(PROVIDED MATERIAL Opens)

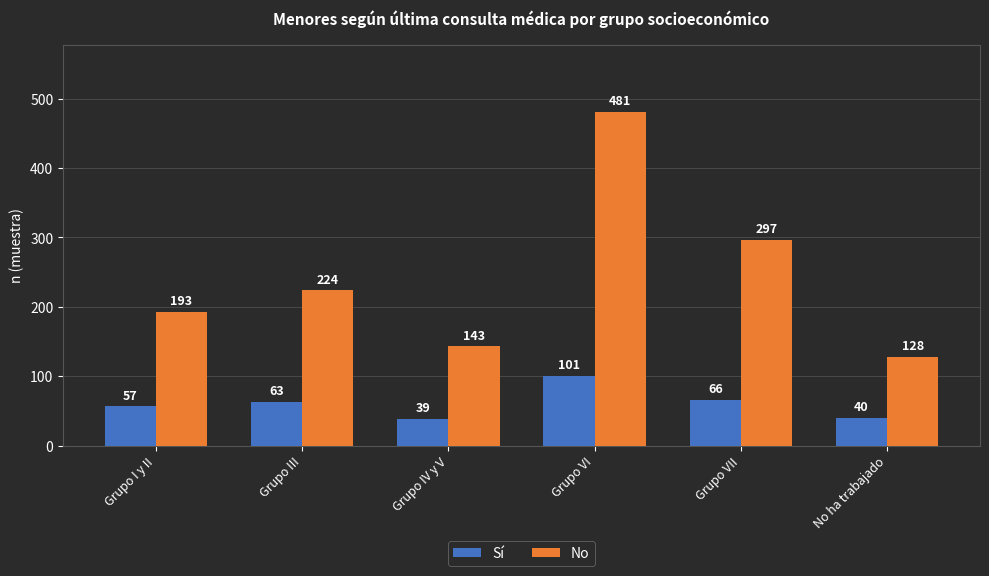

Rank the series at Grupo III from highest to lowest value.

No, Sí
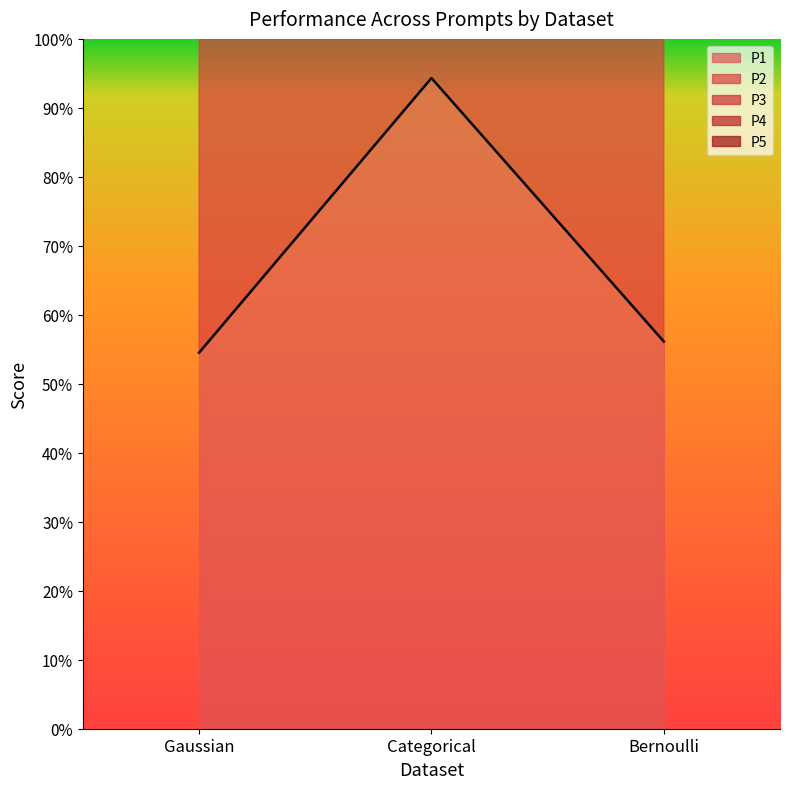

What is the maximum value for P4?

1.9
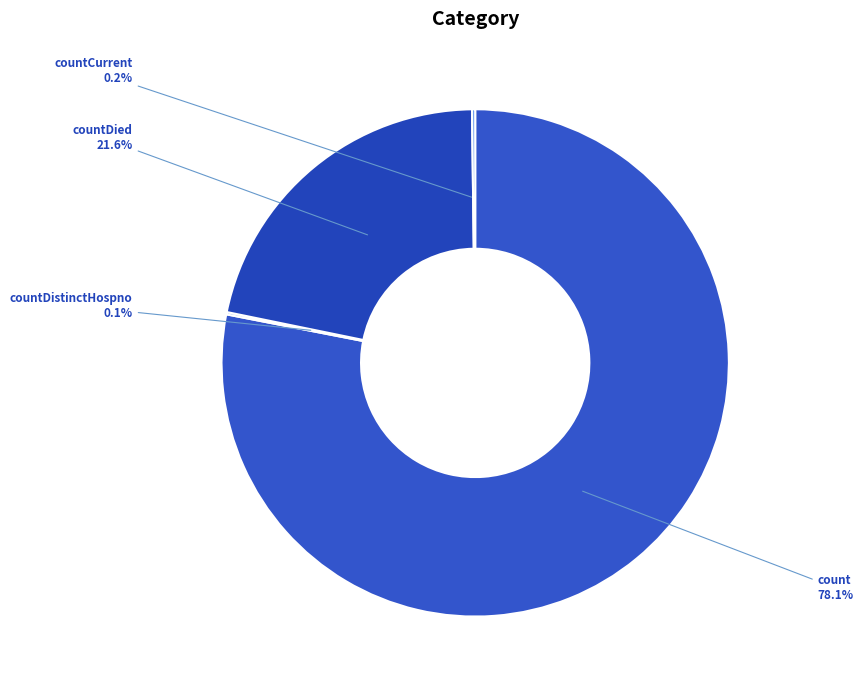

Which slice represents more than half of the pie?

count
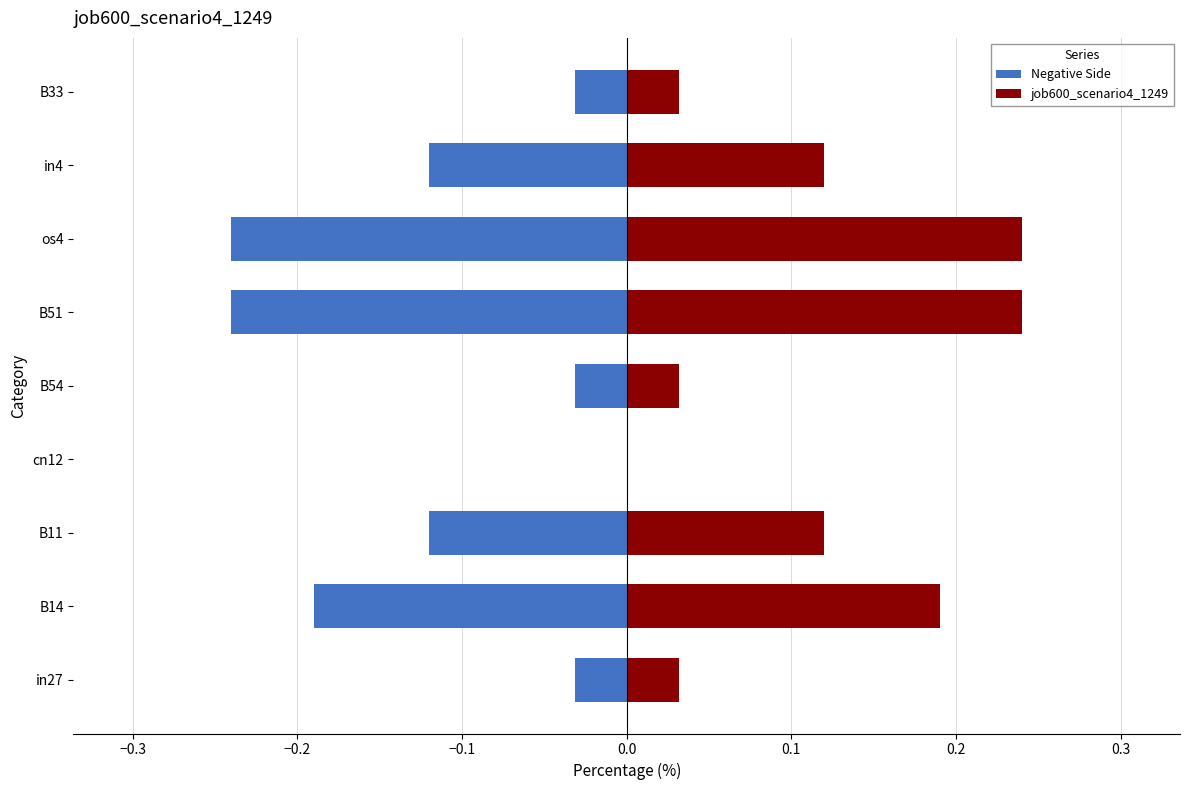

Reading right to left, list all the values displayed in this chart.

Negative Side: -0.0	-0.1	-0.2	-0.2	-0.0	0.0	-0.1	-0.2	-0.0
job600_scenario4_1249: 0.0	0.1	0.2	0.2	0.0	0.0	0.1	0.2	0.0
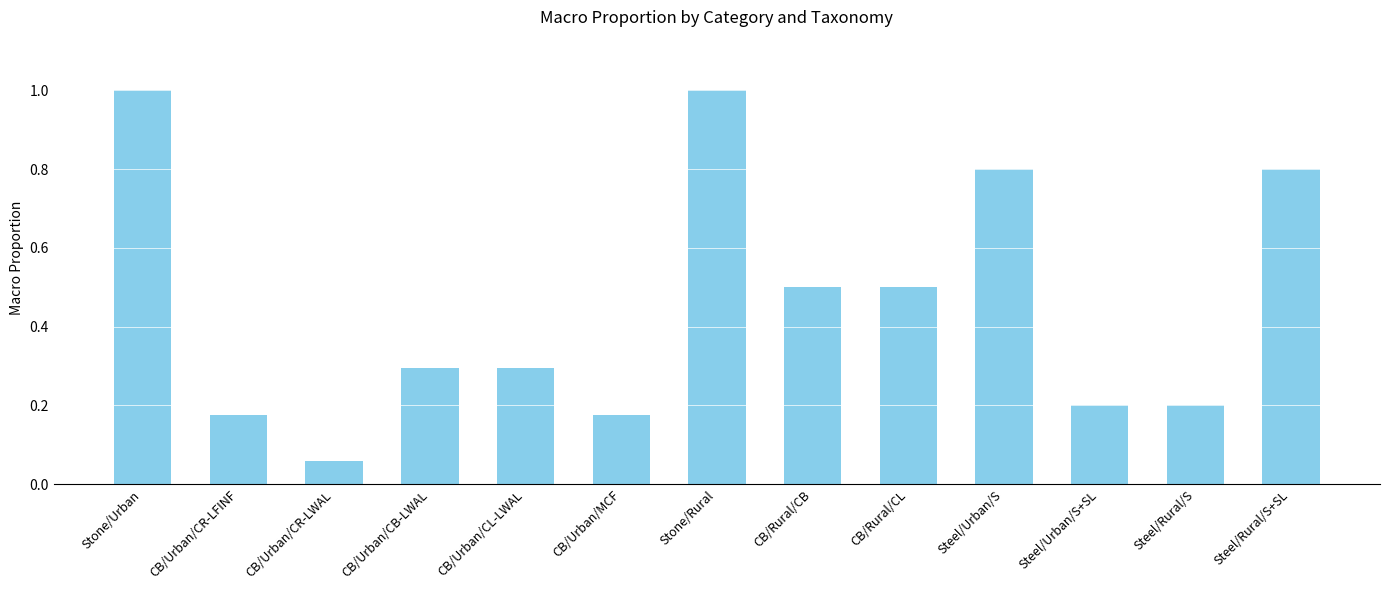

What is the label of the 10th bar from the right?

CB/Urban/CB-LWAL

(PROVIDED MATERIAL Closes)

→ EXERCISE DIRECTIONS: Please reproduce the text of every item above word for word, leaving out the pictures.

→ TASK RESPONSE:
Rank the series at Grupo III from highest to lowest value.

No, Sí

What is the maximum value for P4?

1.9

Which slice represents more than half of the pie?

count

Reading right to left, list all the values displayed in this chart.

Negative Side: -0.0	-0.1	-0.2	-0.2	-0.0	0.0	-0.1	-0.2	-0.0
job600_scenario4_1249: 0.0	0.1	0.2	0.2	0.0	0.0	0.1	0.2	0.0

What is the label of the 10th bar from the right?

CB/Urban/CB-LWAL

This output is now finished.